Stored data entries

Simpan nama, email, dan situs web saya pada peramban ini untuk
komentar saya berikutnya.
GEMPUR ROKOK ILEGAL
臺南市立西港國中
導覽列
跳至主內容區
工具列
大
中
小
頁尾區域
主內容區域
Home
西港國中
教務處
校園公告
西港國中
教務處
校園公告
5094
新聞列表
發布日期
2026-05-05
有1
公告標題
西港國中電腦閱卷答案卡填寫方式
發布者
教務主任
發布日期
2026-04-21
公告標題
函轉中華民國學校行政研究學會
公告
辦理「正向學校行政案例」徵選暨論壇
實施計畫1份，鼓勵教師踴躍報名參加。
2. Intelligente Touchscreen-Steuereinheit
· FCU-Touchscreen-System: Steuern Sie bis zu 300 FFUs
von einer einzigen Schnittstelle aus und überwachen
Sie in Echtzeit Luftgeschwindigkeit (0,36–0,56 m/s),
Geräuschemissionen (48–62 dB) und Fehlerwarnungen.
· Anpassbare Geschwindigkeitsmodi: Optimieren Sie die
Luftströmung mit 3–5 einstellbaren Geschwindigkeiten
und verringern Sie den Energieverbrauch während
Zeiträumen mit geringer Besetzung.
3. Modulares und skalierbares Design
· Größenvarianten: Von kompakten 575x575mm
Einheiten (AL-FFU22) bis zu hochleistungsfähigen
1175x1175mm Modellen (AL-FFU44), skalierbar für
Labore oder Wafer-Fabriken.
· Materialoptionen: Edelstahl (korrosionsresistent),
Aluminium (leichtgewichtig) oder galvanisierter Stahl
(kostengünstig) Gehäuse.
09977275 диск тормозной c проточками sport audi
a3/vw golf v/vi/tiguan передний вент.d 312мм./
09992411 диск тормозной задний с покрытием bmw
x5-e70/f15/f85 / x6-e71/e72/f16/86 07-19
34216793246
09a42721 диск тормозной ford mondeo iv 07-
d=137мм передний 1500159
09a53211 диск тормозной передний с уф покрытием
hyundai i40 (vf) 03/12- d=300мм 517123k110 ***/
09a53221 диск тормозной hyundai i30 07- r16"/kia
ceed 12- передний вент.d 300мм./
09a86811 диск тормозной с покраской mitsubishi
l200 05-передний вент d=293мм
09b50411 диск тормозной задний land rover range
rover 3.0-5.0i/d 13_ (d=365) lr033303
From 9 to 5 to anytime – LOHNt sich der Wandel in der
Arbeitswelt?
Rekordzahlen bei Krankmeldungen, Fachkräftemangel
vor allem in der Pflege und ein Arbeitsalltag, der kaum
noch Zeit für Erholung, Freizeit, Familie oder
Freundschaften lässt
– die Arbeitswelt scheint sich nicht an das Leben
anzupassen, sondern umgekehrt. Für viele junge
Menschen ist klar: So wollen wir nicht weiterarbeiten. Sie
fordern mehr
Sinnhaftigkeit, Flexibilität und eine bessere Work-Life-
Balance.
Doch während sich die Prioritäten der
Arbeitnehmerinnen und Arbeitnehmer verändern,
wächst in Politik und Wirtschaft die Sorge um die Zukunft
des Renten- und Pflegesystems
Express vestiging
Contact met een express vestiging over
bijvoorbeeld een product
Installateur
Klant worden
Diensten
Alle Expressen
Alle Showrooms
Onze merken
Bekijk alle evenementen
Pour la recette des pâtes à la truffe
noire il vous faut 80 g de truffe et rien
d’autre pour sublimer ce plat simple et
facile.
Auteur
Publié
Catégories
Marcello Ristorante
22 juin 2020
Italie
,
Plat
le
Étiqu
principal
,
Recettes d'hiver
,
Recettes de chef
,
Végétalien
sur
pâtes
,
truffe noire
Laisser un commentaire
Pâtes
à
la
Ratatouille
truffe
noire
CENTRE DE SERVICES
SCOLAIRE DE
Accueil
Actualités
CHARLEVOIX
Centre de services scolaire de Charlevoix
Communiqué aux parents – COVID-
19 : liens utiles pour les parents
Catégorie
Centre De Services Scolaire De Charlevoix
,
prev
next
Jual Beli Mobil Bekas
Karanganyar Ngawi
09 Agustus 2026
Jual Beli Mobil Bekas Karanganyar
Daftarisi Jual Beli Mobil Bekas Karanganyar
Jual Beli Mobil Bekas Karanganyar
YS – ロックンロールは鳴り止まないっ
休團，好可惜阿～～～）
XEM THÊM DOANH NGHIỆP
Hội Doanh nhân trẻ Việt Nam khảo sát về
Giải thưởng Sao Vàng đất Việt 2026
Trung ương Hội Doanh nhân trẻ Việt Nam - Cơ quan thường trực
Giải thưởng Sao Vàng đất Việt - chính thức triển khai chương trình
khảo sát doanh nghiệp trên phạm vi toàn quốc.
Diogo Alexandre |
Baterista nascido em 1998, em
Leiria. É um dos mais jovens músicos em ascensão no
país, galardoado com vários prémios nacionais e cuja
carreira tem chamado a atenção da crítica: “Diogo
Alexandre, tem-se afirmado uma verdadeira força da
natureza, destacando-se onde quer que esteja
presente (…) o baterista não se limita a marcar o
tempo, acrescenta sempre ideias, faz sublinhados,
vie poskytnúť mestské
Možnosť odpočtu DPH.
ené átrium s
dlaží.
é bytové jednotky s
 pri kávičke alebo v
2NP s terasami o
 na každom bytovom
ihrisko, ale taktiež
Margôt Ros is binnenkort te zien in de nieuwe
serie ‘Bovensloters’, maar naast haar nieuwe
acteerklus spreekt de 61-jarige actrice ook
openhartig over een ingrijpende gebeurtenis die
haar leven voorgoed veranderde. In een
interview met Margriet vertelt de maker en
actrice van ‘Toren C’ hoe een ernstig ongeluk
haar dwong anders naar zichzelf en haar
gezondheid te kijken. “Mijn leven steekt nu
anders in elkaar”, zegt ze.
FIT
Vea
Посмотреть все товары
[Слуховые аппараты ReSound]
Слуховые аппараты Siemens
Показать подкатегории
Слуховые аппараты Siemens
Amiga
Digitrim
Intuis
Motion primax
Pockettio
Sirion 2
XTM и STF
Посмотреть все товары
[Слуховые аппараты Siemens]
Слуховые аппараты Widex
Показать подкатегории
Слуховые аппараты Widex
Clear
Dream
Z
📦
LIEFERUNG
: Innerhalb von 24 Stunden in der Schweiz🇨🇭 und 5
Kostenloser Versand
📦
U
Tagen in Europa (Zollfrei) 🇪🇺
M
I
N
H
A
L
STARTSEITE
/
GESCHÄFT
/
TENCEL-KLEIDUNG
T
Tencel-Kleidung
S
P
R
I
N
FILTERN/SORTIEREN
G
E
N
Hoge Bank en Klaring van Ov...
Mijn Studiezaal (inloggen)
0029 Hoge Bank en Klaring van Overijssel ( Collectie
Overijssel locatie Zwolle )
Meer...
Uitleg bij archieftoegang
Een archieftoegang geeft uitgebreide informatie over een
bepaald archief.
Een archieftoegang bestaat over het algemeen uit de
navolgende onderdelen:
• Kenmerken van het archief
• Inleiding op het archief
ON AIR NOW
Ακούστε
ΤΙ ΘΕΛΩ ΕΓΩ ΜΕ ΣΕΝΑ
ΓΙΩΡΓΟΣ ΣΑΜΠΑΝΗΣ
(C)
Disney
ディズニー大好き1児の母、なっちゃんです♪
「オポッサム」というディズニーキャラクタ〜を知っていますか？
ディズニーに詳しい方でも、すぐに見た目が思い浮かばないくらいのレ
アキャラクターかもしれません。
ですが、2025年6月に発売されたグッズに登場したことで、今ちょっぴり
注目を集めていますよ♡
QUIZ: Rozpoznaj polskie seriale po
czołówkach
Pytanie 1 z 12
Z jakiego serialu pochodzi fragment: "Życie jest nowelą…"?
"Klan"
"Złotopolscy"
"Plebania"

## Request
Go through the records above, find every line with the word "nhân", and list those lines.

## Finished task
Hội Doanh nhân trẻ Việt Nam khảo sát về
Trung ương Hội Doanh nhân trẻ Việt Nam - Cơ quan thường trực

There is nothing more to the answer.